→ WHAT IS NEEDED: Please copy the items below word for word, starting with their first line and going on through the line with "text_box preliminary [27, 1, 1006, 321]", including both of those lines.

→ GIVEN RECORDS:
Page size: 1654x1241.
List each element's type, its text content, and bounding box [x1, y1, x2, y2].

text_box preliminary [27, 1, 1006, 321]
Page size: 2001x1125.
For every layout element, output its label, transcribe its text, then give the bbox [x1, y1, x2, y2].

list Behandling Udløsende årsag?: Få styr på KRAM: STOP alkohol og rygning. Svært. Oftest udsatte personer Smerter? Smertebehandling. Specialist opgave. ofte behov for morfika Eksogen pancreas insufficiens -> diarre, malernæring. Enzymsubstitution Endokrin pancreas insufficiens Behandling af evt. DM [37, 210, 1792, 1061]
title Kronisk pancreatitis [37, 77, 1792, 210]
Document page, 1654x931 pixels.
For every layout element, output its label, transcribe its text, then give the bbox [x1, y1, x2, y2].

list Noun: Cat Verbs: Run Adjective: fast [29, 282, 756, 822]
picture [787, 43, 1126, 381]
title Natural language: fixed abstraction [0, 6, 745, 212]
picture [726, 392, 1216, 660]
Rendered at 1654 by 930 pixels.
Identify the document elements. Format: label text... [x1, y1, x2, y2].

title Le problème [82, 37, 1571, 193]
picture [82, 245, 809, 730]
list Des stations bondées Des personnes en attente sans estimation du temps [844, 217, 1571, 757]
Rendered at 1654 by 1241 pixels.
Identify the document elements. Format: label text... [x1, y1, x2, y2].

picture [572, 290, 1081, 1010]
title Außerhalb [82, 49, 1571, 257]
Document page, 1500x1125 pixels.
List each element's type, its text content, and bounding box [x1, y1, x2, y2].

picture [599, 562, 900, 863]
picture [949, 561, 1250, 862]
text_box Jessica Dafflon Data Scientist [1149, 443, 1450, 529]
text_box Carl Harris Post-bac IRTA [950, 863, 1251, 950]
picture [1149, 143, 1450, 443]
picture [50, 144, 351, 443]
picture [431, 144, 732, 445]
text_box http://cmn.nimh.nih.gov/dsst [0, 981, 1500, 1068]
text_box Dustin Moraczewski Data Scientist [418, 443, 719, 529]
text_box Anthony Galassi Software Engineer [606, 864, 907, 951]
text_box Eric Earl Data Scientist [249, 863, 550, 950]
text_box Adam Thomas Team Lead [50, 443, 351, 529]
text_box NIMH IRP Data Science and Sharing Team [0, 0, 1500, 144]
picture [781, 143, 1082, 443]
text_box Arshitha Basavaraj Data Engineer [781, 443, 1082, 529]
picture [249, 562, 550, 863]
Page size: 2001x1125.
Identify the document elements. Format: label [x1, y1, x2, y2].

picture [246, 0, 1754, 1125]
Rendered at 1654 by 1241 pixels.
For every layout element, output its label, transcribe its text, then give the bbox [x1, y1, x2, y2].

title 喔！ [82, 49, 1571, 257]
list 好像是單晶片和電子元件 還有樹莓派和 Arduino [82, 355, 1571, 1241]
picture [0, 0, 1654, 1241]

→ IN RESPONSE:
Page size: 1654x1241.
List each element's type, its text content, and bounding box [x1, y1, x2, y2].

text_box preliminary [27, 1, 1006, 321]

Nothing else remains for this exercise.